What’s going on?
In June, Shein, the largest online-only fashion retailer in the world, announced a donation of $15m to an NGO working with textile waste workers in Ghana.
This pledge, made at the global fashion summit in Copenhagen, earned the ultra-fast fashion giant some kudos. But without any drastic change to its business model, this is in fact nothing more than a greenwashing stunt.
A closer look
It is hard to believe, but Shein has managed to take the already unsustainable fast fashion business model beyond this extreme and turn it into an “ultra-fast fashion” model, that is reliant on wasting Earth’s precious resources and depends on the exploitation of the environment and people.

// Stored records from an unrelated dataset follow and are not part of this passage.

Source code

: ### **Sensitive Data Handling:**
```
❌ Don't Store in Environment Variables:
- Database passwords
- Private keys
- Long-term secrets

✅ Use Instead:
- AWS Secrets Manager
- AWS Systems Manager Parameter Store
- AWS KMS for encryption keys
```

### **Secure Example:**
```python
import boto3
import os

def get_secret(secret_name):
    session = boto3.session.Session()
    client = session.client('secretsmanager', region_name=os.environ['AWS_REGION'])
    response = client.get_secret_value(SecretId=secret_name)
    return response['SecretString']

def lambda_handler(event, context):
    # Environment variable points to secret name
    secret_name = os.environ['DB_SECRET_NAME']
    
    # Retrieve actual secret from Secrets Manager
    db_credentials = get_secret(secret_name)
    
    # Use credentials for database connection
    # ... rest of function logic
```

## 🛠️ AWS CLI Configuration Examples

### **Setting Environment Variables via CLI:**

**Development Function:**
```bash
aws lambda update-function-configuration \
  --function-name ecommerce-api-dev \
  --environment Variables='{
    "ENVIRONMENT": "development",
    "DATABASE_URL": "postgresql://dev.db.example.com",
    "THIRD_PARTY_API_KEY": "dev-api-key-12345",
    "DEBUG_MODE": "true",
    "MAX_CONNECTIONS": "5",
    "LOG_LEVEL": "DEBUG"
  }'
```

It churns out staggering numbers of dirt cheap, disposable fashion items, with more new styles per day than any other fast fashion brand. Because the clothes are so cheap, most returns probably end up in landfills, since it would cost more to put them back in circulation.

In April this year, a research team from Greenpeace Africa and Greenpeace Germany went on a research trip in Kenya and Tanzania to find out where many of the cheap clothes produced by (ultra) fast fashion brands end up once their short lives are over: on huge dump sites, burnt on open fires, along riverbeds and washed out into the sea, with severe consequences for people and the planet.
The shocking pictures and stories that Greenpeace Germany published in its report Poisoned Gifts are very similar to those from Ghana where the NGO The Or Foundation, the recipient of Shein’s donation, works.

While Or Foundation’s work is certainly needed, it should not be dependent on donations. Moreover, Shein’s supply chain and textile waste impacts are not limited to Ghana. Following the ‘Polluter Pays’ principle, producers like Shein should be made financially responsible for the cost of cleaning up the environmental and health damage caused throughout the supply chain, regardless of the geographical extent of the damage.
What needs to happen
In these times of climate emergency and biodiversity crisis, Shein’s business model is taking us even further in the wrong direction. We need global fashion brands to make a U-turn in the opposite direction, and start producing fewer clothes that are also designed to be better quality, longer lasting, repairable and reusable.
If they finally give up their linear business models, change their mindsets which are stuck on the delivery of new products, and become providers of services to maintain, repair, re-sell and share clothes instead, we have a chance to preserve our precious resources and beautiful planet for future generations.
Viola Wohlgemuth is a Circular economy and Toxics Campaigner at Greenpeace Germany.